-- TEXT SEGMENT follows --
In your example -∞ 4 XROOT the result is still infinity, but the result should actually be (∞, ∡45°).
Treating real -∞ as (-1,0)*∞ is a neat trick, but I'm not sure it has any real use. You could do the same by using a variable instead of infinity, operate to get the result you need, then take limit when it tends to infinity.

EDIT: Rephrasing and clarification

Well, (-1,0)*∞ was not intended by me as trick to manipulate infinite quantities, but just a way to represent them internally. On the stack the only thing the user should see is "+∞", "-∞" or "∞". For directed infinities, the polar notation (∞, ∡45°) is very expressive and compact; for rectangular notation one could display "(...)∞" (i.e. "(3-4i)∞").

I don't want to seem to push my own ramblings on your project (if I had the technical expertise I could at least contribute with code and not with words!) but, just for the sake of discussion, have you considered to give to infinities and NaN's the "angle treatment" i.e. promote them to full fledged objects?

After all:
  1. They appear in multiple variants (real, complex, unsigned, directed)
-- TEXT SEGMENT concluded --
-- DATASET ENTRIES follows --
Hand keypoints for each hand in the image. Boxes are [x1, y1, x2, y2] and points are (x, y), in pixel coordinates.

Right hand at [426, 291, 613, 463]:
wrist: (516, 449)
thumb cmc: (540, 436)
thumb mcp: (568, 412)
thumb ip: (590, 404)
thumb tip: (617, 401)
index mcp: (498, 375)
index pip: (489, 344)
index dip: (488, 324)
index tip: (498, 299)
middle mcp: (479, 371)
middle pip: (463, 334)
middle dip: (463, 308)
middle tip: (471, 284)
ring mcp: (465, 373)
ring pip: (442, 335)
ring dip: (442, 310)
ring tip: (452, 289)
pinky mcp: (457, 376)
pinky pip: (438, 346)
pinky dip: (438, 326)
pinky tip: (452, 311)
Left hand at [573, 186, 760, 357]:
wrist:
-- DATASET ENTRIES concluded --
-- DATASET ENTRIES follows --
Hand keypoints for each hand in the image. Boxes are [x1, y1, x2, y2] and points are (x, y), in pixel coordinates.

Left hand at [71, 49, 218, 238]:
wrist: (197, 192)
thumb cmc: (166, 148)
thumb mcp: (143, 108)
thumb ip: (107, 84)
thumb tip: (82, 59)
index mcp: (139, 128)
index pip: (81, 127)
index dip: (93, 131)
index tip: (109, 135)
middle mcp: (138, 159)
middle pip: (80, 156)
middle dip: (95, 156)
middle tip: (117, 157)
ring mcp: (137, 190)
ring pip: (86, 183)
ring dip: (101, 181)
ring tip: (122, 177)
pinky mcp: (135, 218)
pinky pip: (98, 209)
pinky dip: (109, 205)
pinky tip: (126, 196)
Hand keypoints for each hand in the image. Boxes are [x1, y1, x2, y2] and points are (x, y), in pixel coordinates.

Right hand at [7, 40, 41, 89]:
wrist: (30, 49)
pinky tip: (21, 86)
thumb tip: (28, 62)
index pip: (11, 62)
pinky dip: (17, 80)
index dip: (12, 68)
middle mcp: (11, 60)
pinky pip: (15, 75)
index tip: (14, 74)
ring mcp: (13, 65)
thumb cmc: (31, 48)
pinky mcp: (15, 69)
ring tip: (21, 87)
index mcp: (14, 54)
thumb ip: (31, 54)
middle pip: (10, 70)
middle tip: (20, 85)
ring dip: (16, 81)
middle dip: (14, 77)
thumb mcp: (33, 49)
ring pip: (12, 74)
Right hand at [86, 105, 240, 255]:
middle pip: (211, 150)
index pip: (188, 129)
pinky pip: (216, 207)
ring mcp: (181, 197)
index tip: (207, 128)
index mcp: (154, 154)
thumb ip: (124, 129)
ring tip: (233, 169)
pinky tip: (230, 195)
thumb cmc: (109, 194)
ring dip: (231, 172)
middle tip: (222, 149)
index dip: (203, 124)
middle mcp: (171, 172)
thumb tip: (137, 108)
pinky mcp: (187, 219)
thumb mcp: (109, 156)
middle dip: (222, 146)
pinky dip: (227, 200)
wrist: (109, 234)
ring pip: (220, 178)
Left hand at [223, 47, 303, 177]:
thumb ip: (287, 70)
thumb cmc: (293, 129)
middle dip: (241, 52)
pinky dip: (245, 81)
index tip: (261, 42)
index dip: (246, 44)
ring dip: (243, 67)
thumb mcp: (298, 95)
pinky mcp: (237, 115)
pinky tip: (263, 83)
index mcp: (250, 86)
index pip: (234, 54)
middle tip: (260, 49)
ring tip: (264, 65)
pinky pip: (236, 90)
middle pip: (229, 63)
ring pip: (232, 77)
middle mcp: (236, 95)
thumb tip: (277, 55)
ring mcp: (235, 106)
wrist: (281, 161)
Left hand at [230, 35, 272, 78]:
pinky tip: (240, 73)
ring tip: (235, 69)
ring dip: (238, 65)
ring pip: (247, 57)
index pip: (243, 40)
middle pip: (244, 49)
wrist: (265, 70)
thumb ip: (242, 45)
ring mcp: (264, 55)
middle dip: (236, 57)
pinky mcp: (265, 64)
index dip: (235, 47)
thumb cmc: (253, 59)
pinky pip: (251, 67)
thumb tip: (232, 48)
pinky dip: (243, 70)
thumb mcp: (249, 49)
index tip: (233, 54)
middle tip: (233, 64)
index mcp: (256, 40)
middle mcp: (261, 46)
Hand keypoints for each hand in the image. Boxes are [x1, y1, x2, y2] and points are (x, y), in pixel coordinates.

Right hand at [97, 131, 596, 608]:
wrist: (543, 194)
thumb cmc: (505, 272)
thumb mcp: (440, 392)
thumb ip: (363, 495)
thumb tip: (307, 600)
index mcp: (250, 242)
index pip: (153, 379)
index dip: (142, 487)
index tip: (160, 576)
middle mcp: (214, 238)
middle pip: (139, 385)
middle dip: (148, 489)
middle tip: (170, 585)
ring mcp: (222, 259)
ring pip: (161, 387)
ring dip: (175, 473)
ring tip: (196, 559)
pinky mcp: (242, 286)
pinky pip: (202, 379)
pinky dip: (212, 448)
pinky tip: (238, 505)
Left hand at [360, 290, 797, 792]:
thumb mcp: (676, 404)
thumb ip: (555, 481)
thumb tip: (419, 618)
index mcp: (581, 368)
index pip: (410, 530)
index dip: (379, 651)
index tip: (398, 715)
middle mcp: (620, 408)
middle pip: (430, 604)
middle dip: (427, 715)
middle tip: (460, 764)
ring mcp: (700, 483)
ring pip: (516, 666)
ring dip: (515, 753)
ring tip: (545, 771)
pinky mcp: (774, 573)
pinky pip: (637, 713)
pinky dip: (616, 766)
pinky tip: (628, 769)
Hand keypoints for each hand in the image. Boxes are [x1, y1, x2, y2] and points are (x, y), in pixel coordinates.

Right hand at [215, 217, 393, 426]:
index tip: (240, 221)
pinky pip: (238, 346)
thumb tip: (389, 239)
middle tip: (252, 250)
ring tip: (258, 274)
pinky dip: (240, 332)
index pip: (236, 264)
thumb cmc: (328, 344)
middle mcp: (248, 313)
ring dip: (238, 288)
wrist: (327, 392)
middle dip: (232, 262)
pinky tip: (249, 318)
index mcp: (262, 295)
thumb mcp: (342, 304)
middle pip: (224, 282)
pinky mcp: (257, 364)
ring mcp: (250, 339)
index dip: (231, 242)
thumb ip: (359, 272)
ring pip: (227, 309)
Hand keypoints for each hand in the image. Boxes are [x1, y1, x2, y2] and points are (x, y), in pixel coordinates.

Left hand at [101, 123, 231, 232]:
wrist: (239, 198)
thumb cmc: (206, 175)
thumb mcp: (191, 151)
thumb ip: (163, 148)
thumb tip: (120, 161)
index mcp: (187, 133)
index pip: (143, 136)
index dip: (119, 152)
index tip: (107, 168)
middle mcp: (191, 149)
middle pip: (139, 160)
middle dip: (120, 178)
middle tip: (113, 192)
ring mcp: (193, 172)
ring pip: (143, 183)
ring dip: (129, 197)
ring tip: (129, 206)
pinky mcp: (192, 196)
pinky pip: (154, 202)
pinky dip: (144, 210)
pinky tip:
-- DATASET ENTRIES concluded --
▶ _ACTIVITY LIST_:
(a) Rewrite the passage on representing infinities, starting at "EDIT: Rephrasing and" and ending at "full fledged objects?", with "stack" changed to "screen".
(b) Answer these questions from the passage on representing infinities:
(i) What result should the example -∞ 4 XROOT actually give?
(ii) What are the only things the user should see on the stack?
(iii) Which variants of infinities are listed?

▶ _TASK ANSWERS_:
(a)
EDIT: Rephrasing and clarification

Well, (-1,0)*∞ was not intended by me as trick to manipulate infinite quantities, but just a way to represent them internally. On the screen the only thing the user should see is "+∞", "-∞" or "∞". For directed infinities, the polar notation (∞, ∡45°) is very expressive and compact; for rectangular notation one could display "(...)∞" (i.e. "(3-4i)∞").

I don't want to seem to push my own ramblings on your project (if I had the technical expertise I could at least contribute with code and not with words!) but, just for the sake of discussion, have you considered to give to infinities and NaN's the "angle treatment" i.e. promote them to full fledged objects?

(b)
(i) (∞, ∡45°)
(ii) "+∞", "-∞" or "∞"
(iii) Real, complex, unsigned and directed